* [ACTIVITY]:
Retype all of the entries word for word.

* [TASK INPUT]:
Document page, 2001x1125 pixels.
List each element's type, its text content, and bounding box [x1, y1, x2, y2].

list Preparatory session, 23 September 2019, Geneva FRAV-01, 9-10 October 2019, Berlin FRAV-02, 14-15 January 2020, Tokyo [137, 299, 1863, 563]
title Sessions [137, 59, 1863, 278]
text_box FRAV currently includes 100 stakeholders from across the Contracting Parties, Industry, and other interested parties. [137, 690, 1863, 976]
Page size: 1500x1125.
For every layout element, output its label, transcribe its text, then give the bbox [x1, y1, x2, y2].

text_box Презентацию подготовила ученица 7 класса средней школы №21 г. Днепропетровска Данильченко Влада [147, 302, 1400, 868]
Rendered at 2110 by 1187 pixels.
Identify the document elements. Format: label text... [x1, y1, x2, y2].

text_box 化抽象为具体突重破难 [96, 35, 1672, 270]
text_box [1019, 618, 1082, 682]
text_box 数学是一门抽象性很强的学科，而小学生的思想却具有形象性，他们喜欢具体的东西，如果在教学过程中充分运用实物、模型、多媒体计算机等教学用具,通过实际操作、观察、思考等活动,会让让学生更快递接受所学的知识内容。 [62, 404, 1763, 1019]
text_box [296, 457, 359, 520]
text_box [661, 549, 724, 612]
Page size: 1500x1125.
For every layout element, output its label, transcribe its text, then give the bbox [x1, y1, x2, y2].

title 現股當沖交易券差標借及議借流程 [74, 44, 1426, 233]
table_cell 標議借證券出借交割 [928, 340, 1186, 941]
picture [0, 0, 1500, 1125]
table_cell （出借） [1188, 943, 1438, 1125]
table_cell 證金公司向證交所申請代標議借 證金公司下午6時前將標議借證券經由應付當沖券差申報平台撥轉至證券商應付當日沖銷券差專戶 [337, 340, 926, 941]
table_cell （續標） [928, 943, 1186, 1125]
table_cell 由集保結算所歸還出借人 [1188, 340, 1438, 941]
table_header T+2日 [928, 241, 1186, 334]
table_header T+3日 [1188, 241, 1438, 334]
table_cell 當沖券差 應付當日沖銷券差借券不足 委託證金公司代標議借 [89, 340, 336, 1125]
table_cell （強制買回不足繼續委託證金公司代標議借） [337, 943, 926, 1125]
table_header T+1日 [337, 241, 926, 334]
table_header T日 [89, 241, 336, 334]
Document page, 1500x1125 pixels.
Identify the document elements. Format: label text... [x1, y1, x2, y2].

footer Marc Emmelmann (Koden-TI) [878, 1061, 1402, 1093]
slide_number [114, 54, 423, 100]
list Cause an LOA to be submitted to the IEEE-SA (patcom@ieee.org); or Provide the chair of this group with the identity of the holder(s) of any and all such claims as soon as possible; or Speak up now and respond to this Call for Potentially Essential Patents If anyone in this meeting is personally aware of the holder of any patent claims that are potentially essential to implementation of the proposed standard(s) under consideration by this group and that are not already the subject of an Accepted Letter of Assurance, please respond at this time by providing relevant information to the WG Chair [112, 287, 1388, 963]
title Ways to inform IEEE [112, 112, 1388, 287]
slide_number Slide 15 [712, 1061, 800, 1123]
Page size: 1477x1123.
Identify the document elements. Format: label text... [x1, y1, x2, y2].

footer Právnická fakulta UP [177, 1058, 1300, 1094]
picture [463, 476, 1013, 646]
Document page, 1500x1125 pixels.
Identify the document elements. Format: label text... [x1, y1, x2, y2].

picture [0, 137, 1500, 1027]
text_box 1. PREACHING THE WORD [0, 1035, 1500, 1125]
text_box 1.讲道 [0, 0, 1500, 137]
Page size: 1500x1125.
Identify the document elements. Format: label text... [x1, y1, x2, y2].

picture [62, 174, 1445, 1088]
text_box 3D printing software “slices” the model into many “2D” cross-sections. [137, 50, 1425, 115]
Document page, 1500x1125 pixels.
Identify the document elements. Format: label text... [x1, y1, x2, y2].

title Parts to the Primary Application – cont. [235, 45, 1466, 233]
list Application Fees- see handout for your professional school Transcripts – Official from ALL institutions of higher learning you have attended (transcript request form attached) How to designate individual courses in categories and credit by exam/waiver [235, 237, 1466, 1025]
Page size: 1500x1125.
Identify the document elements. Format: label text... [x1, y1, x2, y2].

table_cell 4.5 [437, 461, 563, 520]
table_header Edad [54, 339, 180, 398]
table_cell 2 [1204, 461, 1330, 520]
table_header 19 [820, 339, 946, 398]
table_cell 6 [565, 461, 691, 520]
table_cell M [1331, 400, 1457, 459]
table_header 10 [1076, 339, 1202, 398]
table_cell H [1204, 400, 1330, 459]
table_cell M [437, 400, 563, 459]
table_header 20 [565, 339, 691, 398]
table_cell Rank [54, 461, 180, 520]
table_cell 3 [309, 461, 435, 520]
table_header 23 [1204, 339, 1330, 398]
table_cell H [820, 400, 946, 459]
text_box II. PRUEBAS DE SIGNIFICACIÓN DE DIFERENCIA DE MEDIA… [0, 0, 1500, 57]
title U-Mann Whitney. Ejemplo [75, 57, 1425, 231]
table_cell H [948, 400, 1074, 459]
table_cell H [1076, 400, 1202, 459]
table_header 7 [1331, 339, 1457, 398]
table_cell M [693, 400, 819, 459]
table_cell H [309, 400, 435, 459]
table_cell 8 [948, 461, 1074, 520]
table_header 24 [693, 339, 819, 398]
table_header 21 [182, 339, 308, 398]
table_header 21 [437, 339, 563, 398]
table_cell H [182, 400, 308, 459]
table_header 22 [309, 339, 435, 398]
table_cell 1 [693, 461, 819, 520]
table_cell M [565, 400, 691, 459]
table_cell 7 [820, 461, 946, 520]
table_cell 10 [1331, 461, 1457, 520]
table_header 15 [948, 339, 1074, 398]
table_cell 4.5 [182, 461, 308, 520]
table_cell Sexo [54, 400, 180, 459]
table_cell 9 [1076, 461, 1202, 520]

* [ANSWER TO THE PROBLEM]:
Document page, 2001x1125 pixels.
List each element's type, its text content, and bounding box [x1, y1, x2, y2].

list Preparatory session, 23 September 2019, Geneva FRAV-01, 9-10 October 2019, Berlin FRAV-02, 14-15 January 2020, Tokyo [137, 299, 1863, 563]
title Sessions [137, 59, 1863, 278]
text_box FRAV currently includes 100 stakeholders from across the Contracting Parties, Industry, and other interested parties. [137, 690, 1863, 976]
Page size: 1500x1125.
For every layout element, output its label, transcribe its text, then give the bbox [x1, y1, x2, y2].

text_box Презентацию подготовила ученица 7 класса средней школы №21 г. Днепропетровска Данильченко Влада [147, 302, 1400, 868]
Rendered at 2110 by 1187 pixels.
Identify the document elements. Format: label text... [x1, y1, x2, y2].

text_box 化抽象为具体突重破难 [96, 35, 1672, 270]
text_box [1019, 618, 1082, 682]
text_box 数学是一门抽象性很强的学科，而小学生的思想却具有形象性，他们喜欢具体的东西，如果在教学过程中充分运用实物、模型、多媒体计算机等教学用具,通过实际操作、观察、思考等活动,会让让学生更快递接受所学的知识内容。 [62, 404, 1763, 1019]
text_box [296, 457, 359, 520]
text_box [661, 549, 724, 612]
Page size: 1500x1125.
For every layout element, output its label, transcribe its text, then give the bbox [x1, y1, x2, y2].

title 現股當沖交易券差標借及議借流程 [74, 44, 1426, 233]
table_cell 標議借證券出借交割 [928, 340, 1186, 941]
picture [0, 0, 1500, 1125]
table_cell （出借） [1188, 943, 1438, 1125]
table_cell 證金公司向證交所申請代標議借 證金公司下午6時前將標議借證券經由應付當沖券差申報平台撥轉至證券商應付當日沖銷券差專戶 [337, 340, 926, 941]
table_cell （續標） [928, 943, 1186, 1125]
table_cell 由集保結算所歸還出借人 [1188, 340, 1438, 941]
table_header T+2日 [928, 241, 1186, 334]
table_header T+3日 [1188, 241, 1438, 334]
table_cell 當沖券差 應付當日沖銷券差借券不足 委託證金公司代標議借 [89, 340, 336, 1125]
table_cell （強制買回不足繼續委託證金公司代標議借） [337, 943, 926, 1125]
table_header T+1日 [337, 241, 926, 334]
table_header T日 [89, 241, 336, 334]
Document page, 1500x1125 pixels.
Identify the document elements. Format: label text... [x1, y1, x2, y2].

footer Marc Emmelmann (Koden-TI) [878, 1061, 1402, 1093]
slide_number [114, 54, 423, 100]
list Cause an LOA to be submitted to the IEEE-SA (patcom@ieee.org); or Provide the chair of this group with the identity of the holder(s) of any and all such claims as soon as possible; or Speak up now and respond to this Call for Potentially Essential Patents If anyone in this meeting is personally aware of the holder of any patent claims that are potentially essential to implementation of the proposed standard(s) under consideration by this group and that are not already the subject of an Accepted Letter of Assurance, please respond at this time by providing relevant information to the WG Chair [112, 287, 1388, 963]
title Ways to inform IEEE [112, 112, 1388, 287]
slide_number Slide 15 [712, 1061, 800, 1123]
Page size: 1477x1123.
Identify the document elements. Format: label text... [x1, y1, x2, y2].

footer Právnická fakulta UP [177, 1058, 1300, 1094]
picture [463, 476, 1013, 646]
Document page, 1500x1125 pixels.
Identify the document elements. Format: label text... [x1, y1, x2, y2].

picture [0, 137, 1500, 1027]
text_box 1. PREACHING THE WORD [0, 1035, 1500, 1125]
text_box 1.讲道 [0, 0, 1500, 137]
Page size: 1500x1125.
Identify the document elements. Format: label text... [x1, y1, x2, y2].

picture [62, 174, 1445, 1088]
text_box 3D printing software “slices” the model into many “2D” cross-sections. [137, 50, 1425, 115]
Document page, 1500x1125 pixels.
Identify the document elements. Format: label text... [x1, y1, x2, y2].

title Parts to the Primary Application – cont. [235, 45, 1466, 233]
list Application Fees- see handout for your professional school Transcripts – Official from ALL institutions of higher learning you have attended (transcript request form attached) How to designate individual courses in categories and credit by exam/waiver [235, 237, 1466, 1025]
Page size: 1500x1125.
Identify the document elements. Format: label text... [x1, y1, x2, y2].

table_cell 4.5 [437, 461, 563, 520]
table_header Edad [54, 339, 180, 398]
table_cell 2 [1204, 461, 1330, 520]
table_header 19 [820, 339, 946, 398]
table_cell 6 [565, 461, 691, 520]
table_cell M [1331, 400, 1457, 459]
table_header 10 [1076, 339, 1202, 398]
table_cell H [1204, 400, 1330, 459]
table_cell M [437, 400, 563, 459]
table_header 20 [565, 339, 691, 398]
table_cell Rank [54, 461, 180, 520]
table_cell 3 [309, 461, 435, 520]
table_header 23 [1204, 339, 1330, 398]
table_cell H [820, 400, 946, 459]
text_box II. PRUEBAS DE SIGNIFICACIÓN DE DIFERENCIA DE MEDIA… [0, 0, 1500, 57]
title U-Mann Whitney. Ejemplo [75, 57, 1425, 231]
table_cell H [948, 400, 1074, 459]
table_cell H [1076, 400, 1202, 459]
table_header 7 [1331, 339, 1457, 398]
table_cell M [693, 400, 819, 459]
table_cell H [309, 400, 435, 459]
table_cell 8 [948, 461, 1074, 520]
table_header 24 [693, 339, 819, 398]
table_header 21 [182, 339, 308, 398]
table_header 21 [437, 339, 563, 398]
table_cell H [182, 400, 308, 459]
table_header 22 [309, 339, 435, 398]
table_cell 1 [693, 461, 819, 520]
table_cell M [565, 400, 691, 459]
table_cell 7 [820, 461, 946, 520]
table_cell 10 [1331, 461, 1457, 520]
table_header 15 [948, 339, 1074, 398]
table_cell 4.5 [182, 461, 308, 520]
table_cell Sexo [54, 400, 180, 459]
table_cell 9 [1076, 461, 1202, 520]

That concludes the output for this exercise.